MSF a soigné près de 60.000 personnes dans ses structures de consultations externes dans et autour de la capitale depuis le mois de janvier, mais l'insécurité a empêché l'organisation d'ouvrir d'autres services médicaux, pourtant indispensables, pour les cas les plus sévères et les cas chirurgicaux. MSF est à la fois indignée et frustrée du niveau et de la qualité des soins qu'elle est capable de fournir aux populations civiles dans Mogadiscio et pour les déplacés autour de la capitale.

«Nous devrions pouvoir ouvrir des services d'urgence et de soins chirurgicaux dans Mogadiscio, envoyer des ambulances pour prendre en charge les malades et les blessés et les ramener pour leur apporter des soins », note le Dr Fournier. « Mais, après avoir essayé pendant des mois, nous ne pouvons toujours pas nous déplacer librement dans la ville pour évaluer les besoins et offrir la quantité et la qualité de soins que nous savons indispensables. Nous souhaitons faire plus, tout comme les médecins somaliens restés dans la capitale. Mais nous sommes de plus en plus frustrés et indignés du peu qui est fait par l'ensemble des parties au conflit pour permettre un accès sûr aux soins médicaux à Mogadiscio».

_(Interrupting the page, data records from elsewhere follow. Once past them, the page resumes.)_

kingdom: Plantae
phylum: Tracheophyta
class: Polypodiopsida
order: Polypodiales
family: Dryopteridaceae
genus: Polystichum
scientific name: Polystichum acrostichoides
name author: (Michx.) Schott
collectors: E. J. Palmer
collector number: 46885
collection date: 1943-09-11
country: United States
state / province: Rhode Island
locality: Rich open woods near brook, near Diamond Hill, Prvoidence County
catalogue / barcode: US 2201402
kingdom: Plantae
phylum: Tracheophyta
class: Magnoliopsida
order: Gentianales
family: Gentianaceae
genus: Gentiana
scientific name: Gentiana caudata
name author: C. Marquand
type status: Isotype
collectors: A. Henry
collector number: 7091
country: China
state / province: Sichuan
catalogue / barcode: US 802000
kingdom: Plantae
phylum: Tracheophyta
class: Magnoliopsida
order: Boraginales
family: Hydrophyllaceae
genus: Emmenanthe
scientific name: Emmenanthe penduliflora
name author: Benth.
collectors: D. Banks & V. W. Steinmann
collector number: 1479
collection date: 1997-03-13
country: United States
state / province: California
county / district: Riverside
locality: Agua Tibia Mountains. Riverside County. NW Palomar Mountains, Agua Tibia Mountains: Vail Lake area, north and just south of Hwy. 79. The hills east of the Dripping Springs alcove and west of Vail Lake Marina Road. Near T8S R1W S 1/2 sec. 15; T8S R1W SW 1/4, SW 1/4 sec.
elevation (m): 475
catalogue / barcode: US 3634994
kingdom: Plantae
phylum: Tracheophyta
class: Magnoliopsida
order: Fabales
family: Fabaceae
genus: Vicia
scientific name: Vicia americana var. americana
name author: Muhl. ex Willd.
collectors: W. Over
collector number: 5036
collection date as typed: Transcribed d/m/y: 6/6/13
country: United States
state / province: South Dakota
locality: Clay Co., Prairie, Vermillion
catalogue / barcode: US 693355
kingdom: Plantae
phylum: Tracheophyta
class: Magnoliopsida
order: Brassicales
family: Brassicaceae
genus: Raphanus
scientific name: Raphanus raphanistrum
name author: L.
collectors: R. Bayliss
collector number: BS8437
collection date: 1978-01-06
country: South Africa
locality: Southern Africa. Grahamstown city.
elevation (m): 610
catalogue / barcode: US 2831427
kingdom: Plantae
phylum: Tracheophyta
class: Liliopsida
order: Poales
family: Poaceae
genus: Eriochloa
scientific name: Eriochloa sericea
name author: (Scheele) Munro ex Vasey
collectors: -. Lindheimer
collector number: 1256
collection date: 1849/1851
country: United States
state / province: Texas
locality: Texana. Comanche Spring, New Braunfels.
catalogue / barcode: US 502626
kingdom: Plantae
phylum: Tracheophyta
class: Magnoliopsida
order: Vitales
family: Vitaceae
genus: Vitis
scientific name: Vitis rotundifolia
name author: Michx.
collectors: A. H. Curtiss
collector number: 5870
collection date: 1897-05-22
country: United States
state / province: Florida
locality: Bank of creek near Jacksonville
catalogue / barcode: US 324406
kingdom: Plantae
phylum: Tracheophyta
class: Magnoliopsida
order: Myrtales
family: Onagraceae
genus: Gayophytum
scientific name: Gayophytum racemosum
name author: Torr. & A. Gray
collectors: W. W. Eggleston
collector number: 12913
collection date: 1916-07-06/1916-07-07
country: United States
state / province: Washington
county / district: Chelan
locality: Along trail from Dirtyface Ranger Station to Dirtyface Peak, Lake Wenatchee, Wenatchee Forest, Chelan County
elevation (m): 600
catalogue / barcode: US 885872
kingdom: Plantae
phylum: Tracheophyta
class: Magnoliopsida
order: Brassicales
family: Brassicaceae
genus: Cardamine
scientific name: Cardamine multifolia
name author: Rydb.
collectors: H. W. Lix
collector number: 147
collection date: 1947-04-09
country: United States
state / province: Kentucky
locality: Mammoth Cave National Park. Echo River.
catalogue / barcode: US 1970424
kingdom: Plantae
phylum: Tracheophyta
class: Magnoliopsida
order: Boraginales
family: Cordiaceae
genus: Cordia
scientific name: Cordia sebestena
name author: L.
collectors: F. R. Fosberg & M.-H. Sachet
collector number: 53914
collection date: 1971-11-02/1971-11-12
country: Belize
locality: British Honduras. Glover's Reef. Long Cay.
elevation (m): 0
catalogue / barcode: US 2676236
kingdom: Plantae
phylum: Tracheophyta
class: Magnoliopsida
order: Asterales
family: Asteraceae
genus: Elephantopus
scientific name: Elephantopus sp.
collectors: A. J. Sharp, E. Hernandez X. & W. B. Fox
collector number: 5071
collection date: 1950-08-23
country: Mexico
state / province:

La violence dans Mogadiscio a également entraîné le déplacement de centaines de milliers de personnes qui ont fui la ville depuis janvier. 5.000 nouvelles familles, soit près de 30.000 personnes, sont arrivées dans la région d'Afgooye à l'ouest de Mogadiscio pour le seul mois de juillet. La plupart vit dans des conditions déplorables, les familles manquent d'abris adéquats, d'eau et de sources stables de nourriture. A Hawa Abdi, situé 17 kilomètres à l'ouest de Mogadiscio, une rapide évaluation menée par MSF en juin sur 641 enfants, vivant avec leurs familles déplacées, a montré un niveau de malnutrition globale de 21,5 % parmi les moins de 5 ans et un taux de malnutrition aiguë sévère de 3%, soit un taux d'urgence selon les standards de l'Organisation Mondiale de la Santé. Plus de 60 % de ces familles n'ont aucune source de revenu, alors que 93% disent qu'il ne leur reste plus ou que très peu de nourriture. En juillet, près de 38 % des 1.424 enfants de moins de 5 ans ayant consulté dans les cliniques MSF, parmi les déplacés d'Afgooye et d'Hawa Abdi, étaient sévèrement malnutris, avec un risque de décès.

« Nous sommes extrêmement inquiets des taux croissants de malnutrition et de la nette tendance à la détérioration du statut nutritionnel chez les enfants des familles qui ont fui Mogadiscio », explique le Dr Fournier. « C'est un signe alarmant qui nous indique que, sans une augmentation notable de l'assistance humanitaire et de l'accès aux soins médicaux pour les résidents de Mogadiscio et les populations déplacées des régions alentours, la situation sanitaire va se détériorer encore plus. Des mesures immédiates doivent être prises pour que les enfants, les malades et les blessés ne souffrent pas ou ne meurent parce qu'ils ne peuvent recevoir des soins médicaux. »

MSF est présente à Mogadiscio depuis 1991 et travaille actuellement sur trois sites dans la capitale somalienne, apportant différents services médicaux. Depuis avril 2007, MSF fournit des soins primaires, de l'eau potable et du matériel de première nécessité aux personnes déplacées de Mogadiscio dans les régions d'Afgooye et d'Hawa Abdi. MSF travaille sans interruption dans le sud et le centre du pays depuis plus de 16 ans et procure actuellement des soins médicaux dans 10 régions.